Go out. Grab a bottle of chardonnay and down it in record time before you jump in the Uber.
Talk to the sketchy guy in your condo about getting some magic mushrooms for the upcoming sunny Sunday afternoon.
Ditch the birthday and head to a rave. Score some MDMA and get dancing.
The trend displayed amongst all these choices suggests that human beings love to alter their consciousness. Sometimes, being fully aware can be stressful and unpleasant for many of us. Whether it’s an downer, upper, or mind obliterator, there is a underlying reason we choose to indulge in psychoactive substances. Partaking in your drug of choice is mainly used to instantly change your perception. The chemicals flowing through your body temporarily shift the way you see things, perhaps even how you feel physically.
All of these psychoactive habits are enjoyed in virtually every culture on planet Earth. However, are human beings the only ones who love getting fucked up?
Nope.
Horses’ drug of choice is spotted locoweed, a type of legume that acts as a mind-altering drug.
Reindeers’ choice of drug is Amanita muscaria mushrooms. Reindeers aren’t that different from your old college roommate.
Dolphins’ drug of choice is Pufferfish nerve toxins.
“After chewing the puffer gently and passing it round, they began acting most peculiarly, hanging around with their noses at the surface as if fascinated by their own reflection,” said zoologist Rob Pilley.

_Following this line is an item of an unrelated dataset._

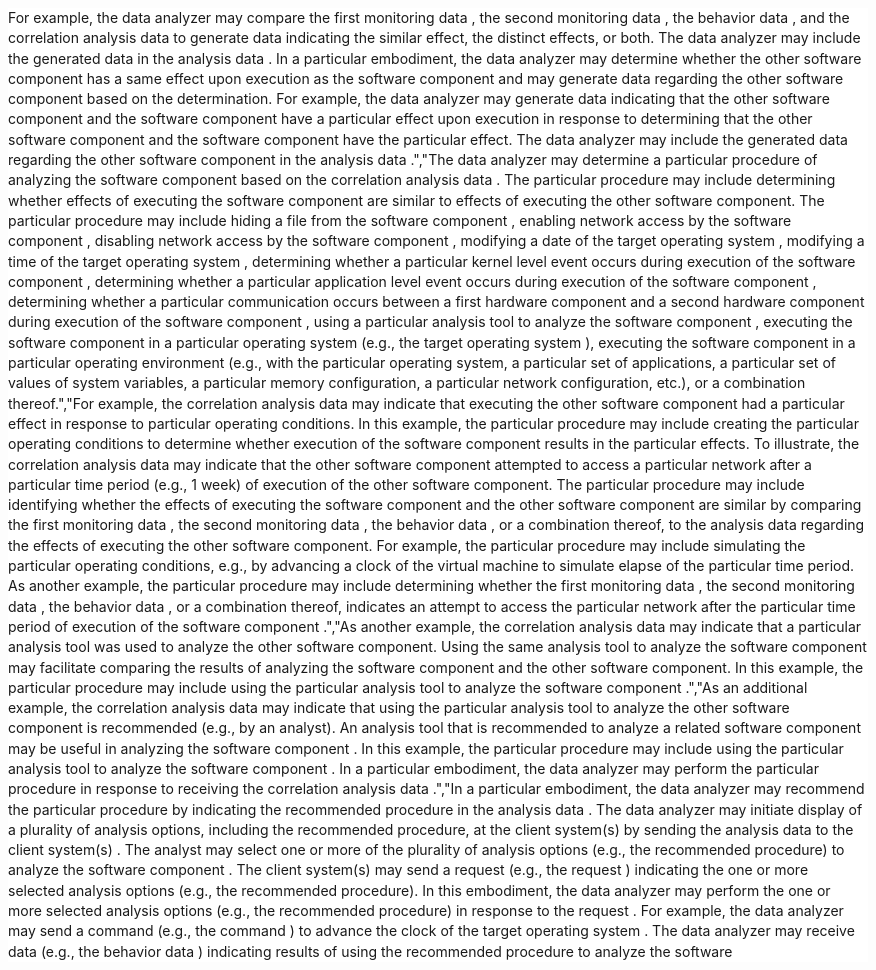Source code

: For example, the data analyzer  may compare the first monitoring data , the second monitoring data , the behavior data , and the correlation analysis data  to generate data indicating the similar effect, the distinct effects, or both. The data analyzer  may include the generated data in the analysis data . In a particular embodiment, the data analyzer  may determine whether the other software component has a same effect upon execution as the software component  and may generate data regarding the other software component based on the determination. For example, the data analyzer  may generate data indicating that the other software component and the software component  have a particular effect upon execution in response to determining that the other software component and the software component  have the particular effect. The data analyzer  may include the generated data regarding the other software component in the analysis data .","The data analyzer  may determine a particular procedure of analyzing the software component  based on the correlation analysis data . The particular procedure may include determining whether effects of executing the software component  are similar to effects of executing the other software component. The particular procedure may include hiding a file from the software component , enabling network access by the software component , disabling network access by the software component , modifying a date of the target operating system , modifying a time of the target operating system , determining whether a particular kernel level event occurs during execution of the software component , determining whether a particular application level event occurs during execution of the software component , determining whether a particular communication occurs between a first hardware component and a second hardware component during execution of the software component , using a particular analysis tool to analyze the software component , executing the software component  in a particular operating system (e.g., the target operating system ), executing the software component  in a particular operating environment (e.g., with the particular operating system, a particular set of applications, a particular set of values of system variables, a particular memory configuration, a particular network configuration, etc.), or a combination thereof.","For example, the correlation analysis data  may indicate that executing the other software component had a particular effect in response to particular operating conditions. In this example, the particular procedure may include creating the particular operating conditions to determine whether execution of the software component  results in the particular effects. To illustrate, the correlation analysis data  may indicate that the other software component attempted to access a particular network after a particular time period (e.g., 1 week) of execution of the other software component. The particular procedure may include identifying whether the effects of executing the software component  and the other software component are similar by comparing the first monitoring data , the second monitoring data , the behavior data , or a combination thereof, to the analysis data regarding the effects of executing the other software component. For example, the particular procedure may include simulating the particular operating conditions, e.g., by advancing a clock of the virtual machine  to simulate elapse of the particular time period. As another example, the particular procedure may include determining whether the first monitoring data , the second monitoring data , the behavior data , or a combination thereof, indicates an attempt to access the particular network after the particular time period of execution of the software component .","As another example, the correlation analysis data  may indicate that a particular analysis tool was used to analyze the other software component. Using the same analysis tool to analyze the software component  may facilitate comparing the results of analyzing the software component  and the other software component. In this example, the particular procedure may include using the particular analysis tool to analyze the software component .","As an additional example, the correlation analysis data  may indicate that using the particular analysis tool to analyze the other software component is recommended (e.g., by an analyst). An analysis tool that is recommended to analyze a related software component may be useful in analyzing the software component . In this example, the particular procedure may include using the particular analysis tool to analyze the software component . In a particular embodiment, the data analyzer  may perform the particular procedure in response to receiving the correlation analysis data .","In a particular embodiment, the data analyzer  may recommend the particular procedure by indicating the recommended procedure in the analysis data . The data analyzer  may initiate display of a plurality of analysis options, including the recommended procedure, at the client system(s)  by sending the analysis data  to the client system(s) . The analyst may select one or more of the plurality of analysis options (e.g., the recommended procedure) to analyze the software component . The client system(s)  may send a request (e.g., the request ) indicating the one or more selected analysis options (e.g., the recommended procedure). In this embodiment, the data analyzer  may perform the one or more selected analysis options (e.g., the recommended procedure) in response to the request . For example, the data analyzer  may send a command (e.g., the command ) to advance the clock of the target operating system . The data analyzer  may receive data (e.g., the behavior data ) indicating results of using the recommended procedure to analyze the software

Elephants’ drug of choice is alcohol. Specifically the Sclerocarya birrea tree, known for the butterscotch liqueur Amarula. See you next weekend, Dumbo.
Capuchin monkeys’ drug of choice is hallucinogenic millipedes.
Bighorn sheep’s drug of choice is Narcotic lichen. They literally suck rocks to get high.
Evolutionarily speaking, being intoxicated doesn’t make very much sense at the surface. In order for survival, loss of reaction time and motor skills isn’t ideal whatsoever. However, many experiences derived from the use of psychedelics have been reported to be very beneficial. Since your anxieties and issues will punch you in the face harder than Muhammad Ali, these substances allow you to divert your course in life through a newfound realization and improved awareness. As for the more casual drugs, they can help you relax and achieve states of mediation that are essential for an optimal lifestyle.
When you have your own son or daughter, you will be absolutely gratified to know that they don’t use meth or drink themselves to sleep. With that being said, enforcing the idea of never being able to experience altered states of consciousness is removing an amazing feature of being alive. If they choose to drink, do so in times of celebration as opposed to depression. If they choose to smoke weed, do so in moderation. The point is that many substances can expose incredibly powerful states of mind that are in a positive direction. Wildlife, no matter how primitive, evidently practices the same principles.
The world is literally full of party animals.